Erschienen in Neues aus den Ortsvereinen von Heinrich Tischner 31 Oktober, 2012

Liebe Leserin, lieber Leser,

wenn ich dieses Bibelwort in mein Leben umsetzen wollte, müsste ich meinen Website und meine Email-Adresse abmelden und mir eine neue Telefonnummer geben lassen, die ich nur noch Gläubigen verrate. Meine meisten Kontakte in den letzten zehn Jahren waren aber Gleichgültige, Zweifler, bekennende Atheisten und zwar gläubige, aber katholische Christen.

Ihr werdet mich fragen: Wie kommst du denn darauf und was hat das mit dem Tempel des lebendigen Gottes zu tun? Na, da lest mal auch die umgebenden Verse 16,14-17,1. Da fordert uns Paulus auf: "Zieht nicht mit den Ungläubigen am selben Strang, brecht alle Kontakte mit ihnen ab und lasst euch nicht von ihnen verunreinigen." Und warum? Weil wir "Tempel des lebendigen Gottes" sind. Ganz schön arrogant, oder?

> Daten
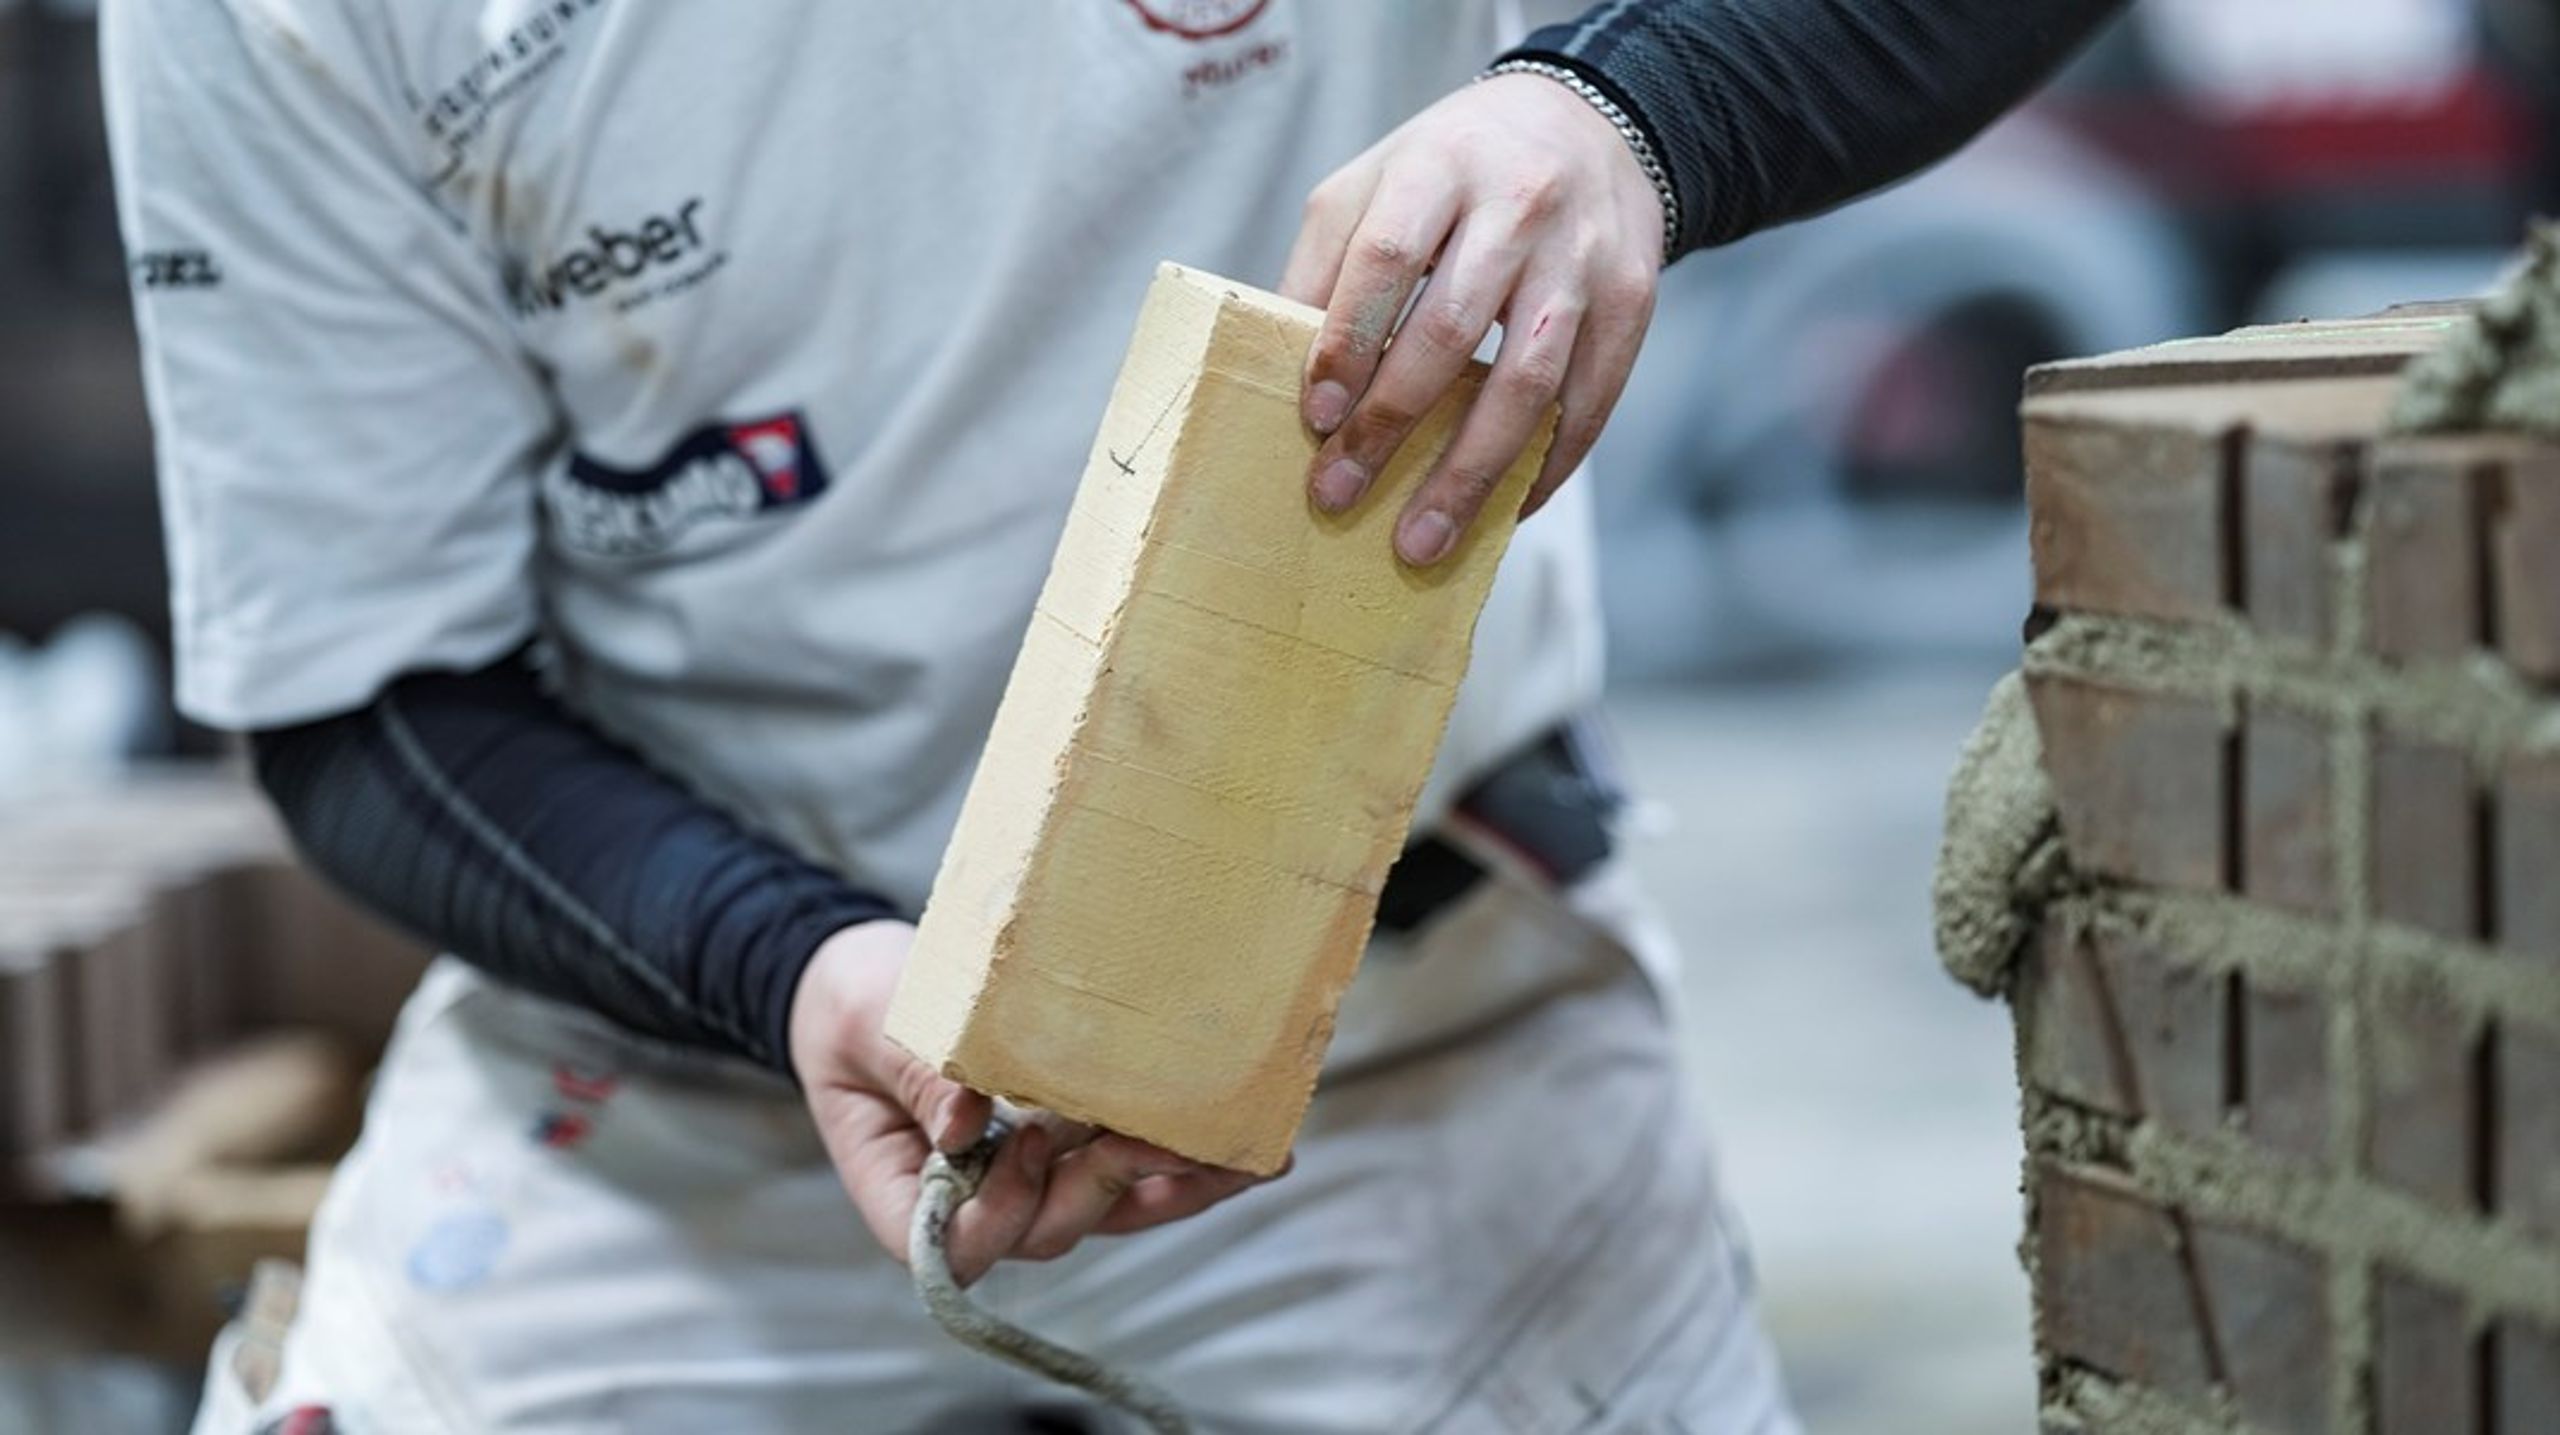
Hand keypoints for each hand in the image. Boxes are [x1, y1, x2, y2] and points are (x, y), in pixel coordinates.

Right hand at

> Anhand der Angaben
a) Beantworte zum Text über das Bibelwort vom Tempel des lebendigen Gottes diese Fragen:
(i) An welchem Datum ist der Text erschienen?
(ii) Welche Gruppen machen laut dem Text die meisten Kontakte der letzten zehn Jahre aus?
(iii) Mit welcher Begründung soll man nach Paulus die Kontakte zu den Ungläubigen abbrechen?
b) Schreibe den Text über das Bibelwort vom Tempel des lebendigen Gottes nach seinem letzten Satz weiter.
Die Liste wird hierfür nicht gebraucht.

> Die Antworten
a)
(i) Am 31. Oktober 2012.
(ii) Gleichgültige, Zweifler, bekennende Atheisten und zwar gläubige, aber katholische Christen.
(iii) Weil wir „Tempel des lebendigen Gottes“ sind.

b)
Paulus hatte diese beiden Stichworte "Kontakt abbrechen" und "Tempel Gottes" schon im 1. Korintherbrief behandelt: 5,9-13 nimmt er Bezug auf ein früheres Schreiben, in dem er gefordert hatte, nichts zu schaffen zu haben mit Unzüchtigen. Das hatte man so verstanden, als solle man sich von Götzendienern fern halten, die grundsätzlich als unanständig galten. Paulus stellt richtig: nicht mit sündhaften Heiden, sondern mit Gemeindegliedern, die sich nicht benehmen können. Kontakte mit Ungläubigen lassen sich nicht vermeiden, "sonst müssten wir die Welt räumen."

Die Forderung in 2. Korinther, sich von Andersgläubigen abzusondern, passt nicht dazu; dann hätte Paulus ja die Heidenmission aufgeben müssen und dann hätte sich sogar Jesus falsch verhalten, als er sich mit verachteten Menschen an einen Tisch setzte.

1. Korinther 3,16 und 6,19 zitiert Paulus einen urchristlichen Glaubenssatz: "Eure Leiber sind Tempel Gottes bzw. des Heiligen Geistes" und zieht daraus die Folgerung: Damit seid ihr selbst heilig, also verhaltet euch so, dass ihr Gott nicht blamiert, und vor allem: Meidet die Prostitution. Besuch bei Prostituierten aber hielten einige "fortschrittliche" Christen für unerlässlich, um von ihrer christlichen Freiheit Gebrauch zu machen.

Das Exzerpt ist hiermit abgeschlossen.